Still, as I said, we became friends quickly. It is that way almost everywhere I have gone. We are ignored by the "norm's". Sometimes it seems like even God has ignored us as I pray for a cure to my MS.

This holiday, I wheeled myself into a Sony theater and picked a space to wait next to the "regular" seats, while Frank, my husband, gets the tickets. There is a woman my age sitting there. I smile and say "hello". She looks nervous, as she smiles back and leaves. Soon I observe an open space of seats around me? Perhaps it is my perfume that they object to.

So there I am, all alone in the crowd, when a woman bursts into the lobby.. She eyes the lobby in a cool military fashion. "There", she points, "by her!" as she points to me. She is followed by motorized attack force of perhaps ten wheelchairs. They stream past her to converge on me. "Stay with her" the woman commands. All that is missing is a whistle. They come to me like lost children to a friend. We are old friends, though I have never seen them before. One asks me to help her with her bag, as she has no control of her left arm. I help as best I can. My hands are shaky because of my MS. It does not matter! She gives me her pixie smile, as I adjust her bag. We now have a open space, equivalent to a nuclear blast, around us. They accept me, as if I had been with them all their lives.

We talk. The pixie has a name...she is called Annie. She uses a wheelchair like a extension of her self. She says she likes my chair. I do not know how to answer her. I hate my chair. As I sit there groping for something to say, another girl wheels up, all smiles. She says her name is Stephanie. She is about 17. She tells me she has MD and the kids are part of a group home. She tells me the little pixie has CP, and Billy, a small crumpled body in a big wheel chair has something fibrosis. His frail body contrasts the fierce light in his eyes. The others have MD or CP.

The girl, Stephanie, looks at me and waits. It is my turn I know. "I have......" I stumble but she is patient "........Multiple Sclerosis". "What is Multiple Sclerosis?" the pixie asks. I try to explain. "Please," asks Stephanie, "would you talk to us at the home?" At that very moment, I want to talk to them in the worst way of my whole life. Though I cannot explain why, I eagerly accept the invitation. I pull out my battered pad to write down the address. Embarrassed I start to explain what MS does to memory, but then I realize there is no need to do so.
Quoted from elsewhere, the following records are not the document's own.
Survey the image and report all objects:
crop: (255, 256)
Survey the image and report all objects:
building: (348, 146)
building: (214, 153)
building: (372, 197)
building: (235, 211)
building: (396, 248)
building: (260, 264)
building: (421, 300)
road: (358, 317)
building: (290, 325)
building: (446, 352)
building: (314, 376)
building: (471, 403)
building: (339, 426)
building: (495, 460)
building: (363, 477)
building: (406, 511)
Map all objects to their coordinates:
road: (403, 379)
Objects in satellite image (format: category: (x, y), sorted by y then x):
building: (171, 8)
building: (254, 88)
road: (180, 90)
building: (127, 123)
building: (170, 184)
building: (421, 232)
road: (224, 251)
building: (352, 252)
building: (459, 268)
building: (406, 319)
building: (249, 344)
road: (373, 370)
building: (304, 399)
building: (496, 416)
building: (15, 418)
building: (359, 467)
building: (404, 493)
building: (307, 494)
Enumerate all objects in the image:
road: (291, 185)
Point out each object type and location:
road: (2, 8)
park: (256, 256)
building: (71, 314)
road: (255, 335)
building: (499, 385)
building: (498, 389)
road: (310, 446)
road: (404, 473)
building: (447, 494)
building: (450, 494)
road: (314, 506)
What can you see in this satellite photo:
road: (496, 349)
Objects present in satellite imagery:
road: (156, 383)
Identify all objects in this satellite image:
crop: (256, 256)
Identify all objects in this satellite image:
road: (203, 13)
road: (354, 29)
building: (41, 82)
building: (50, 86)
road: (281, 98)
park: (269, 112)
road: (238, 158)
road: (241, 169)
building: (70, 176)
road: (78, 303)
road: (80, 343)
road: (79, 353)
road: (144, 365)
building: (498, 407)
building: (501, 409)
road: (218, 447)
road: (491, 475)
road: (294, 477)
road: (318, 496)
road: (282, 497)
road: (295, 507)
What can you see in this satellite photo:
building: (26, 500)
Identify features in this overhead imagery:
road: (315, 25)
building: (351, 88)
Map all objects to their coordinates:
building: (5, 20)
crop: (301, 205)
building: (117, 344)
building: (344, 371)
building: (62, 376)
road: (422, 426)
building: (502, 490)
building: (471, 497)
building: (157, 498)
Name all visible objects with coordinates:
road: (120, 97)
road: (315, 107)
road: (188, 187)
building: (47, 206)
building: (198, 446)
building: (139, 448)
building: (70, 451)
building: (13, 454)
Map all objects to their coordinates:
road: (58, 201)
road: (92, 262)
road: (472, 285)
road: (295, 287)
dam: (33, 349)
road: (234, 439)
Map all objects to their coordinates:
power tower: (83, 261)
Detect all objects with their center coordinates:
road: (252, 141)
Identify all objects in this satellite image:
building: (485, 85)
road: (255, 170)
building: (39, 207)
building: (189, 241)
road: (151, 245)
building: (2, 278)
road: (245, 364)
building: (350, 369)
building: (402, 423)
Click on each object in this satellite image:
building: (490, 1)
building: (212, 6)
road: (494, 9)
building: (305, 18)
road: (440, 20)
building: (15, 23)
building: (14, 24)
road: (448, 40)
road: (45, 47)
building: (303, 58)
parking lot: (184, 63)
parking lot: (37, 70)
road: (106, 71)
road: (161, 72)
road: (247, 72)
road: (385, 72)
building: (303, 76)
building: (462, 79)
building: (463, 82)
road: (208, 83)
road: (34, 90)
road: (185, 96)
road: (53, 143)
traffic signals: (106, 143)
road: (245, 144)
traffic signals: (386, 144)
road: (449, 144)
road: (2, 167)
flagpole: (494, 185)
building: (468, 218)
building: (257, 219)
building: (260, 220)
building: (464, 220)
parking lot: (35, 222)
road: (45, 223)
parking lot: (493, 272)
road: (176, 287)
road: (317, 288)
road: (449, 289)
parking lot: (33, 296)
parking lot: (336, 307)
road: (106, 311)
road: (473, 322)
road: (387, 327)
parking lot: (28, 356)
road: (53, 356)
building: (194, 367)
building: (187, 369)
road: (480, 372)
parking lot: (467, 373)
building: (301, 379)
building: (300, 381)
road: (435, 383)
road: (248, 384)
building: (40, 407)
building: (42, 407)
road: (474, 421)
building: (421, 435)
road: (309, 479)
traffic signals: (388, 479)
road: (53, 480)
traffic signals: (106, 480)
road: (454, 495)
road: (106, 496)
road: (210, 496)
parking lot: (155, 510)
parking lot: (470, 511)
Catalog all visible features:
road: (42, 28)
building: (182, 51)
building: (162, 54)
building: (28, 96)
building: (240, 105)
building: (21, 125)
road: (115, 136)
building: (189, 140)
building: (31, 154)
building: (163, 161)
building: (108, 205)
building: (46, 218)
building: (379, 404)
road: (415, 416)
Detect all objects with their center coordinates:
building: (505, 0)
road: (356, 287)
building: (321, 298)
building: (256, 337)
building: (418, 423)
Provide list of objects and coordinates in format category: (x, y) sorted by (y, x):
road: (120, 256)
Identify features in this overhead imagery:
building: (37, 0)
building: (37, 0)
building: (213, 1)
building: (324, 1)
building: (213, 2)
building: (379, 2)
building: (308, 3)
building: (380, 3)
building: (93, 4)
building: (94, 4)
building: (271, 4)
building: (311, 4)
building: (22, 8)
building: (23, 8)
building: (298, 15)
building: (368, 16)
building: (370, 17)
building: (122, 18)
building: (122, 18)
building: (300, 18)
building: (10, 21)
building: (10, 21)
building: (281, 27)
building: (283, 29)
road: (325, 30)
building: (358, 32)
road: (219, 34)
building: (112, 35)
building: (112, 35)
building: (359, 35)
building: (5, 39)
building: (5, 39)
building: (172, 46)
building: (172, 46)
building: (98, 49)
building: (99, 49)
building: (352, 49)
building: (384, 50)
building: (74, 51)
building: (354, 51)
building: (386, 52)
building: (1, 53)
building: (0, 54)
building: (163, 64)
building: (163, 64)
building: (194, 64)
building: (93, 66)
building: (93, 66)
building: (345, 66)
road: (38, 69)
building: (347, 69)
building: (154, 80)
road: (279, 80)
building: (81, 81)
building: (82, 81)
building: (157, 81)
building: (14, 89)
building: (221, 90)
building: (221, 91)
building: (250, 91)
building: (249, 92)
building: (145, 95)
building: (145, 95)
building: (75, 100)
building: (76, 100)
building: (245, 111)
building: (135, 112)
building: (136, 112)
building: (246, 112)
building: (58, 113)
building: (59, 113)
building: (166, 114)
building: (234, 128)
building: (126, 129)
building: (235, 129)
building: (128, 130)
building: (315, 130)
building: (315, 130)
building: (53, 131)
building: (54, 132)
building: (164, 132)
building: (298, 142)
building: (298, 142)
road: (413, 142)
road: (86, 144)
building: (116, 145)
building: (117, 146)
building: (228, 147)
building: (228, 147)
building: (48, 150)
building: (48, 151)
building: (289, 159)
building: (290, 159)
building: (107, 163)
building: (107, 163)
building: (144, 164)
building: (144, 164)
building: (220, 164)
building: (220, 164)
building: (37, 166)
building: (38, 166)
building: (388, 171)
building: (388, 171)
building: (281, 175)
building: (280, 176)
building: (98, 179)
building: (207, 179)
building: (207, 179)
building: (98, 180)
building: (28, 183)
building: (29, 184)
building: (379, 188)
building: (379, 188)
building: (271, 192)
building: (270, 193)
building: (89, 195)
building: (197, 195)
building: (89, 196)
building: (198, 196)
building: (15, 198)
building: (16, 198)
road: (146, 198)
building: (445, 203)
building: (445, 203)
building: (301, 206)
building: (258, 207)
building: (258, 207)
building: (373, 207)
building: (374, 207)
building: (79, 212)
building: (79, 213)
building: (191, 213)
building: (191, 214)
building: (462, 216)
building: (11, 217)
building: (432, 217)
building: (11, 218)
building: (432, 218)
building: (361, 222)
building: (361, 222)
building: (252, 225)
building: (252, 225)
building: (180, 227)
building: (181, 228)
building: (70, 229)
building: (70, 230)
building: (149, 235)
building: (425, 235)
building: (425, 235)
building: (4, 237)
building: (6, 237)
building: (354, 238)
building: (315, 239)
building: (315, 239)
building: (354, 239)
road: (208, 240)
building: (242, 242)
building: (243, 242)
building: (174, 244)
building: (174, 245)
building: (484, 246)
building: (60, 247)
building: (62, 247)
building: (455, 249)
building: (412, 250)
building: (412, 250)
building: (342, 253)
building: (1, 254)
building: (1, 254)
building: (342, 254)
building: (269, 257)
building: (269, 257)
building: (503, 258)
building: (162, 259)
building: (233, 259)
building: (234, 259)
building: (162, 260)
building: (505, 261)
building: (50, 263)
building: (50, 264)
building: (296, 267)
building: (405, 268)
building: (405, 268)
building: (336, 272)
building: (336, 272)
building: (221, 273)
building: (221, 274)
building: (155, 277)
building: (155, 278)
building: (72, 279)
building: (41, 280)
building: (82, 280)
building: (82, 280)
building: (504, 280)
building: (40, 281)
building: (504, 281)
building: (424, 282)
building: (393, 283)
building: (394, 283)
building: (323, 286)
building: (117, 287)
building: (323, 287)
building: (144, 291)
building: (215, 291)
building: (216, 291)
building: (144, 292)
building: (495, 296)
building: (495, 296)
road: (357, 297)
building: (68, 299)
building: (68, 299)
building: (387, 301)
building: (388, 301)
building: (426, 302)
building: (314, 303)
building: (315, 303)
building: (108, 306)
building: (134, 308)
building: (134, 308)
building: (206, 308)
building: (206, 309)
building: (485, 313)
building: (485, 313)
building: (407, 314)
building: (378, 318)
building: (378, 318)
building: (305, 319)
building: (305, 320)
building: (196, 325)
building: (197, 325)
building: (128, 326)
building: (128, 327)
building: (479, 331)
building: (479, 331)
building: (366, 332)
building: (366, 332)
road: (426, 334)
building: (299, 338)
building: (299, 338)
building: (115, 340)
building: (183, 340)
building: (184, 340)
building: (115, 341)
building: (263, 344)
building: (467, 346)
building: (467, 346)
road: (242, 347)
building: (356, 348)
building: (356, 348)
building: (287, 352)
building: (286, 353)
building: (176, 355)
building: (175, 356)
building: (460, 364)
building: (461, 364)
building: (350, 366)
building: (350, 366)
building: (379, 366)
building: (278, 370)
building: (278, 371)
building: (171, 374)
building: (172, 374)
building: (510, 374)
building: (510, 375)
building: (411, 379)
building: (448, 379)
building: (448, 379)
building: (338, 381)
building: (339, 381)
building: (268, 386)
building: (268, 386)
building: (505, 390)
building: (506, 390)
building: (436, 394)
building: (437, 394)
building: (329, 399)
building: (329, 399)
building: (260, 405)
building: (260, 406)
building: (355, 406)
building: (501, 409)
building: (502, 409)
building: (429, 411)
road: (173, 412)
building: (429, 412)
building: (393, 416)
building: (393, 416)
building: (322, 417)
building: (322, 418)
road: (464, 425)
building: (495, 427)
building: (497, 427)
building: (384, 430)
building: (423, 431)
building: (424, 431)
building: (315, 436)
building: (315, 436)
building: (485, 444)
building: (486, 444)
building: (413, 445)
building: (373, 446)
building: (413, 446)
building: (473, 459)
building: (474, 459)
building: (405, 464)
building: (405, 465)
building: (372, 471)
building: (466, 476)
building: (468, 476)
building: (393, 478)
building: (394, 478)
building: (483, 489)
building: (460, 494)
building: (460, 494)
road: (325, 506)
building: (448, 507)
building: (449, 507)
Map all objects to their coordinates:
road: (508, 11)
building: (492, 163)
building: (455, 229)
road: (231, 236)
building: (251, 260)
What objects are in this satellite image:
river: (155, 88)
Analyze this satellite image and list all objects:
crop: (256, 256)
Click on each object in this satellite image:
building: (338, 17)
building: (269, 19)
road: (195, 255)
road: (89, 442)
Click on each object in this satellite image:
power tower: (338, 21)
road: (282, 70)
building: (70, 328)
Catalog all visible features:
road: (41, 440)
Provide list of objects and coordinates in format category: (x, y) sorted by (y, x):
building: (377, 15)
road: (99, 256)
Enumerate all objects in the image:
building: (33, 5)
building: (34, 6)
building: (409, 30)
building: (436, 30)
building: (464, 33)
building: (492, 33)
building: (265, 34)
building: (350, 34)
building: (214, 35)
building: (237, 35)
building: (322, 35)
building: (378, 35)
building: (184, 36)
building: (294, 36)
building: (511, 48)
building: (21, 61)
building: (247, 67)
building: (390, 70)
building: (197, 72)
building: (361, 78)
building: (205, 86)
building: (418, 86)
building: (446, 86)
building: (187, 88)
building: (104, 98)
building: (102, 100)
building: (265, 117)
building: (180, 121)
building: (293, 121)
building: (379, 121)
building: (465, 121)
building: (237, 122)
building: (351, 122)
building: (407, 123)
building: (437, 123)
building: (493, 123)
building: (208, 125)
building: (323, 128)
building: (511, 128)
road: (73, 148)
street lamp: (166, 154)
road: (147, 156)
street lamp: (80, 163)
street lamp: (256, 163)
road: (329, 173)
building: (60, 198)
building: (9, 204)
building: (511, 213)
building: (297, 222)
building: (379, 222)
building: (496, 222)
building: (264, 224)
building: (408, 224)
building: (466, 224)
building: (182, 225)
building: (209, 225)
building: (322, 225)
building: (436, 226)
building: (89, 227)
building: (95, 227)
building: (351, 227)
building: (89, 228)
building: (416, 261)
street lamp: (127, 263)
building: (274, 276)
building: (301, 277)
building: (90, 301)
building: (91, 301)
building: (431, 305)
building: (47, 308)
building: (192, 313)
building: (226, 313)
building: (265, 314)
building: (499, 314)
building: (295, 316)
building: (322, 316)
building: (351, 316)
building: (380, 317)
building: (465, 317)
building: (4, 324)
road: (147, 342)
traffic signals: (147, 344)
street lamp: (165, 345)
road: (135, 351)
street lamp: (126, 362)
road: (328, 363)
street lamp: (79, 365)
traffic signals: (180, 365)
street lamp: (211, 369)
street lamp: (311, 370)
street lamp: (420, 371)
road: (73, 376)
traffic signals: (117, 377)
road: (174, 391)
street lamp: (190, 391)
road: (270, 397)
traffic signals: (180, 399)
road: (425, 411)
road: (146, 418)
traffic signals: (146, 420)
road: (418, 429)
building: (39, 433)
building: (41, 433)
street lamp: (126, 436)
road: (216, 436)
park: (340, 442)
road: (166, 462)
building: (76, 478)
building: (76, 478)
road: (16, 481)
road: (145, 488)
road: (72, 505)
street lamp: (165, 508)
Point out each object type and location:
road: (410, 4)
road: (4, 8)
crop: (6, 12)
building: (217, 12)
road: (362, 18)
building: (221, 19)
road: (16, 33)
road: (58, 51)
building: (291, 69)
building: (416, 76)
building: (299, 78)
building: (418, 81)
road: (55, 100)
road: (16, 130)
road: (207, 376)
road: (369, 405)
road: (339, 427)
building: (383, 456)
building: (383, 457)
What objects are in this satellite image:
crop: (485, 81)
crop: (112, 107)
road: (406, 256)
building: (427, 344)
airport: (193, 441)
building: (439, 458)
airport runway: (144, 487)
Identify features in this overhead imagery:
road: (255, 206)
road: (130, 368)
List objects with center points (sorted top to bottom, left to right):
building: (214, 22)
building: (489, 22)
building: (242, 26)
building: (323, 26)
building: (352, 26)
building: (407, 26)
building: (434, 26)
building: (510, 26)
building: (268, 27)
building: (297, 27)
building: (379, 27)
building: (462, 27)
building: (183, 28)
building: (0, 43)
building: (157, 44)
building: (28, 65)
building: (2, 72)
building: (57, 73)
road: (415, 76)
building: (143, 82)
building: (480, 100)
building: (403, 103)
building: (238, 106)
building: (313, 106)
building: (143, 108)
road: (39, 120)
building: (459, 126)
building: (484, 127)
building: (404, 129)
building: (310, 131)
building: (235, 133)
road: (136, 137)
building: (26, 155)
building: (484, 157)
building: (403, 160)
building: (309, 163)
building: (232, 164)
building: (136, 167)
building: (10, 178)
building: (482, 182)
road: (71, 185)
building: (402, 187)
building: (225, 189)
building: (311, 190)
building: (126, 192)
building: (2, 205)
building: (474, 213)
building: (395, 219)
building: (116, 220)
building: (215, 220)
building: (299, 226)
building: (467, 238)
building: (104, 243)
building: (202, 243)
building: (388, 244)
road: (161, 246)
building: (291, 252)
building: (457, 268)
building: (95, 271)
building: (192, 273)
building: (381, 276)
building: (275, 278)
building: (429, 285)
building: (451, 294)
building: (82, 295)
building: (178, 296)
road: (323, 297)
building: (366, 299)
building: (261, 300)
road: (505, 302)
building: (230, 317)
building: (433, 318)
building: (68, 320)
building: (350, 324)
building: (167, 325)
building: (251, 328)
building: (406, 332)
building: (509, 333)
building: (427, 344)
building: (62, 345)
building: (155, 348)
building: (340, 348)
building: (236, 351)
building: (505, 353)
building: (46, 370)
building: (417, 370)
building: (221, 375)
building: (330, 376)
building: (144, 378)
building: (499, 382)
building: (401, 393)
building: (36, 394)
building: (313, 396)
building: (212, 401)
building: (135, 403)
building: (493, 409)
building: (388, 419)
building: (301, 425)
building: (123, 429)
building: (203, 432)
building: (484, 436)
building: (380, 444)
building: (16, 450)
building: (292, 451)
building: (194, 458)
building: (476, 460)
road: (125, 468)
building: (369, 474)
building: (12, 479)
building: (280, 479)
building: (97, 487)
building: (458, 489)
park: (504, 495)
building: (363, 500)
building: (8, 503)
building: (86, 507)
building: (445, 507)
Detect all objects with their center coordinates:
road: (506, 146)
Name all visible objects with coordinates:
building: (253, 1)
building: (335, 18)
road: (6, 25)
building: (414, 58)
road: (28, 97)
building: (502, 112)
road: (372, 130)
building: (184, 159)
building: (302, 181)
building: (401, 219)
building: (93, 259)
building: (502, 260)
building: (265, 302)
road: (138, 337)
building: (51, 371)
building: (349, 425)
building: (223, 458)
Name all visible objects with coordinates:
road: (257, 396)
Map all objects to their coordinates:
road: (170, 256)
A woman my age comes in talking with her friend and not looking at what is in front of her and almost disembowels herself on my chair. She looks at me "Do you have to put that here?" she painfully demands, as if the only acceptable place would be outside of the building. The manager whimpers in his office, wondering if it would be politically correct to ask us to leave or just hide for a few hours. The injured woman looks at the kids and myself. She mutters something unintelligible but the word "disgusting" comes out clear. It is a sharp knife and hurts as it cuts me.

I feel a tear stream down my cheek, as a small hand reaches out for mine. It is the pixie's. She has a tear on her face as well. As I look, I see the pain in Stephanie's face also. We fall into silence, but Annie keeps hold of my hand. The hurt goes away.

A lifetime passes between us, and then the woman comes back with tickets. "Thank for looking after my girls," she chirps. "No," I say. "You are quite wrong; they have looked after me." She looks puzzled. But then she is only a "norm".

Frank is back with tickets and a drink. I am alone again. As we go into the movie, I think, "So many of us look for God. Yet, today I think God held my hand.